It is a new way of cooking risotto. A truly fail-proof recipe for squid risotto.
As much as it is loved, it is a real skill to cook risotto. To achieve the proper texture and consistency of a risotto, you have to keep a close eye on it and stir a pot for half an hour.
Fortunately one of the great things about technology is how it frees people from mundane tasks. A rice cooker is one of these that solves all your rice cooking problems where the rice will be perfectly cooked without burned or browned parts.
Cooking rice and sauce separately like the way you would make pasta may sound new but it gives you a faster-cooking meal that punches flavors into the rice.
The squid can be cooked hot and fast to achieve that perfectly tender, springy but not chewy texture.
The squid and mushroom release liquids when cooked that are absorbed into the rice finishing the dish with a deep flavor.

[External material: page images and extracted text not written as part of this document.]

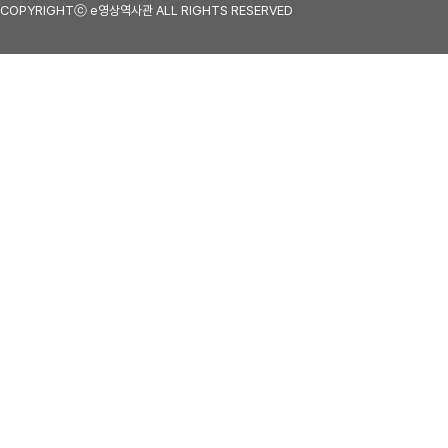
COPYRIGHTⓒ e영상역사관 ALL RIGHTS RESERVED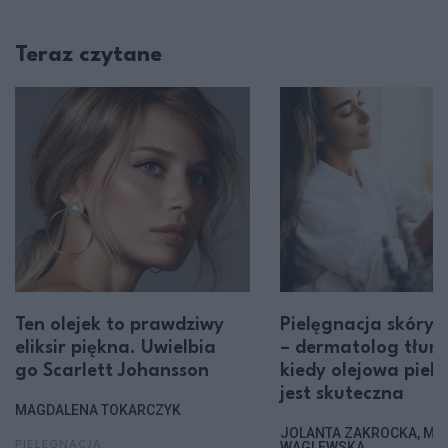
Teraz czytane
Ten olejek to prawdziwy
Pielęgnacja skóry 
eliksir piękna. Uwielbia
– dermatolog tłum
go Scarlett Johansson
kiedy olejowa piel
jest skuteczna
MAGDALENA TOKARCZYK
JOLANTA ZAKROCKA, MA
WAGLEWSKA
PIELĘGNACJA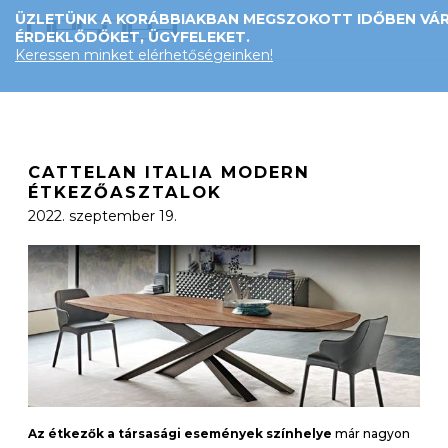
ÜZLETÜNK A KORÁBBIAKBAN MEGSZOKOTT IDŐBEN VÁR
ÉRDEKLŐDŐKET, ÜGYFELEKET.
Keressen minket elérhetőségeinken!
CATTELAN ITALIA MODERN
ÉTKEZŐASZTALOK
2022. szeptember 19.
Az étkezők a társasági események színhelye
már nagyon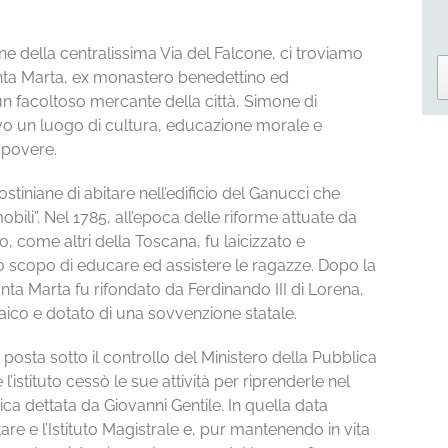
ine della centralissima Via del Falcone, ci troviamo
Santa Marta, ex monastero benedettino ed
 facoltoso mercante della città, Simone di
vo un luogo di cultura, educazione morale e
e povere.
iniane di abitare nell’edificio del Ganucci che
mobili”. Nel 1785, all’epoca delle riforme attuate da
, come altri della Toscana, fu laicizzato e
o scopo di educare ed assistere le ragazze. Dopo la
nta Marta fu rifondato da Ferdinando III di Lorena,
aico e dotato di una sovvenzione statale.
a e posta sotto il controllo del Ministero della Pubblica
’istituto cessò le sue attività per riprenderle nel
ca dettata da Giovanni Gentile. In quella data
 e l’Istituto Magistrale e, pur mantenendo in vita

These tremendously flavorsome squid risotto will leave your family full-stomached and grinning with pleasure.
- 400 g cleaned squid tubes (cut into 1cm rings)

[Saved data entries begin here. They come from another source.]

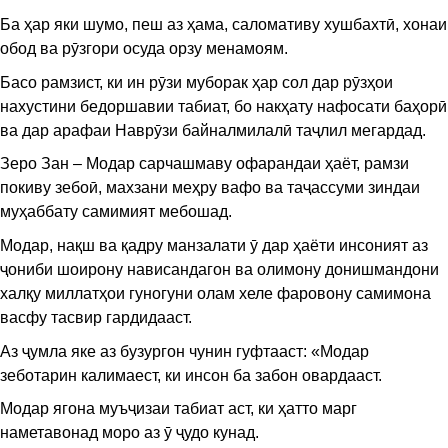
Ба ҳар яки шумо, пеш аз ҳама, саломативу хушбахтӣ, хонаи
обод ва рӯзгори осуда орзу менамоям.
Басо рамзист, ки ин рӯзи муборак ҳар сол дар рӯзҳои
нахустини бедоршавии табиат, бо накҳату нафосати баҳорӣ
ва дар арафаи Наврӯзи байналмилалӣ таҷлил мегардад.
Зеро Зан – Модар сарчашмаву офарандаи ҳаёт, рамзи
покиву зебоӣ, махзани меҳру вафо ва таҷассуми зиндаи
муҳаббату самимият мебошад.
Модар, нақш ва қадру манзалати ӯ дар ҳаёти инсоният аз
ҷониби шоирону нависандагон ва олимону донишмандони
халқу миллатҳои гуногуни олам хеле фаровону самимона
васфу тасвир гардидааст.
Аз ҷумла яке аз бузургон чунин гуфтааст: «Модар
зеботарин калимаест, ки инсон ба забон овардааст.
Модар ягона муъҷизаи табиат аст, ки ҳатто марг
наметавонад моро аз ӯ ҷудо кунад.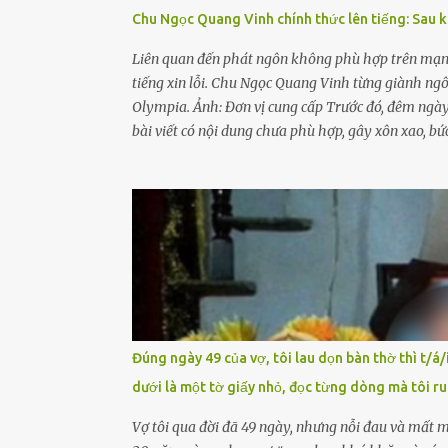
Chu Ngọc Quang Vinh chính thức lên tiếng: Sau kh
Liên quan đến phát ngôn không phù hợp trên mạng
tiếng xin lỗi. Chu Ngọc Quang Vinh từng giành ngôi
Olympia. Ảnh: Đơn vị cung cấp Trước đó, đêm ngày
bài viết có nội dung chưa phù hợp, gây xôn xao, 
báo cáo xác nhận tài khoản Chu Vinh là của học s
giành ngôi vô địch, mang về vòng nguyệt quế cuộc 
học sinh Chu Ngọc Quang Vinh đã nhận thức được n
nên đã chủ động gỡ bài viết và đăng bài xin lỗi t
năng. Ảnh: Đơn vị cung...
Đúng ngày 49 của vợ, tôi lau dọn bàn thờ thì t/á/
dưới là một tờ giấy nhỏ, đọc từng dòng mà tôi run
Vợ tôi qua đời đã 49 ngày, nhưng nỗi đau và mất 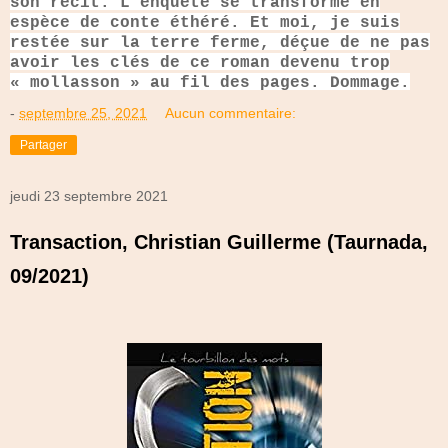
son récit. L’enquête se transforme en
espèce de conte éthéré. Et moi, je suis
restée sur la terre ferme, déçue de ne pas
avoir les clés de ce roman devenu trop
« mollasson » au fil des pages. Dommage.
-
septembre 25, 2021
Aucun commentaire:
Partager
jeudi 23 septembre 2021
Transaction, Christian Guillerme (Taurnada,
09/2021)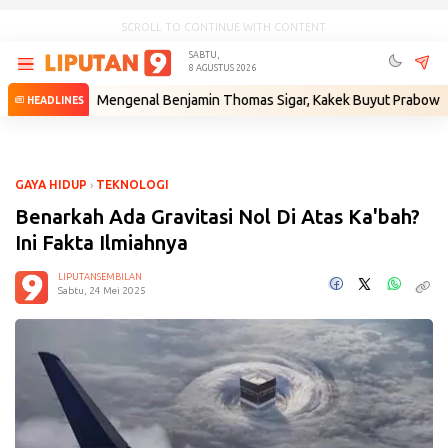
SCROLL TO CONTINUE WITH CONTENT
SABTU,
8 AGUSTUS 2026
m
•
Mengenal Benjamin Thomas Sigar, Kakek Buyut Prabowo dari Minah
HEADLINES
GAYA HIDUP
›
TEKNOLOGI
Benarkah Ada Gravitasi Nol Di Atas Ka'bah?
Ini Fakta Ilmiahnya
LIPUTANSEMBILAN
Sabtu, 24 Mei 2025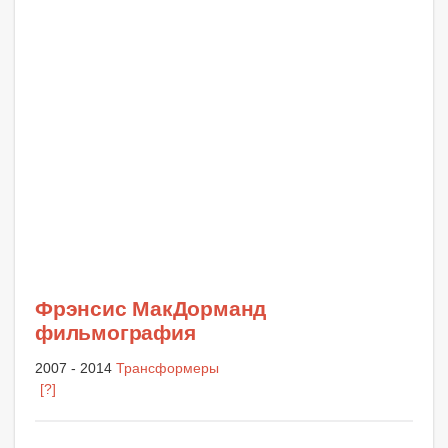
Фрэнсис МакДорманд
фильмография
2007 - 2014
Трансформеры
[?]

- 200 g Arborio risotto rice
- 2 tablespoon olive oil
- 4 cloves garlic (minced)
- 1 tablespoon capers
- 1 cup mushroom slices
- 1/2 cup white wine
- 1 teaspoon white pepper powder
- 1 punch salt
- 1/2 cup chopped coriander
- 1/3 cup fresh shredded Parmesan cheese
- Add rice and water (1:1.2) to the rice cooker until it is cooked
- Heat a non-stick frying pan over medium heat. Add oil, garlic and capers and cook until the garlic is lightly golden
- Add mushroom and white wine and cook until mushroom slices are soften. Add squid rings and cook for one minute
- Stir in cooked rice, season with salt and pepper and cook for 5 minutes until the squid is completely cooked
- Remove from heat, add coriander and Parmesan cheese and serve.